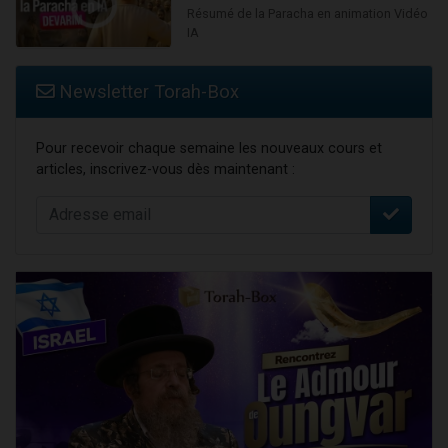
Résumé de la Paracha en animation Vidéo
IA
Newsletter Torah-Box
Pour recevoir chaque semaine les nouveaux cours et
articles, inscrivez-vous dès maintenant :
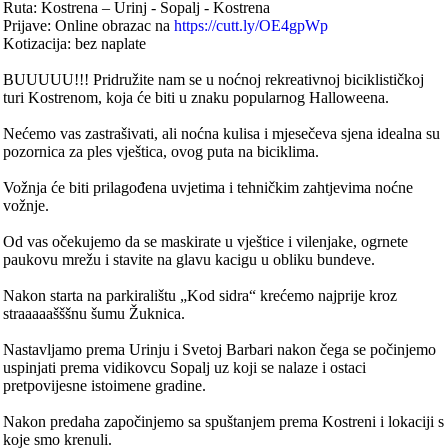
Ruta: Kostrena – Urinj - Sopalj - Kostrena
Prijave: Online obrazac na
https://cutt.ly/OE4gpWp
Kotizacija: bez naplate
BUUUUU!!! Pridružite nam se u noćnoj rekreativnoj biciklističkoj
turi Kostrenom, koja će biti u znaku popularnog Halloweena.
Nećemo vas zastrašivati, ali noćna kulisa i mjesečeva sjena idealna su
pozornica za ples vještica, ovog puta na biciklima.
Vožnja će biti prilagođena uvjetima i tehničkim zahtjevima noćne
vožnje.
Od vas očekujemo da se maskirate u vještice i vilenjake, ogrnete
paukovu mrežu i stavite na glavu kacigu u obliku bundeve.
Nakon starta na parkiralištu „Kod sidra“ krećemo najprije kroz
straaaaašššnu šumu Žuknica.
Nastavljamo prema Urinju i Svetoj Barbari nakon čega se počinjemo
uspinjati prema vidikovcu Sopalj uz koji se nalaze i ostaci
pretpovijesne istoimene gradine.
Nakon predaha započinjemo sa spuštanjem prema Kostreni i lokaciji s
koje smo krenuli.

##############################

> What is expected
Check each line of the data above for the word "biti" and copy the ones where it is found.

> Completed task
turi Kostrenom, koja će biti u znaku popularnog Halloweena.
Vožnja će biti prilagođena uvjetima i tehničkim zahtjevima noćne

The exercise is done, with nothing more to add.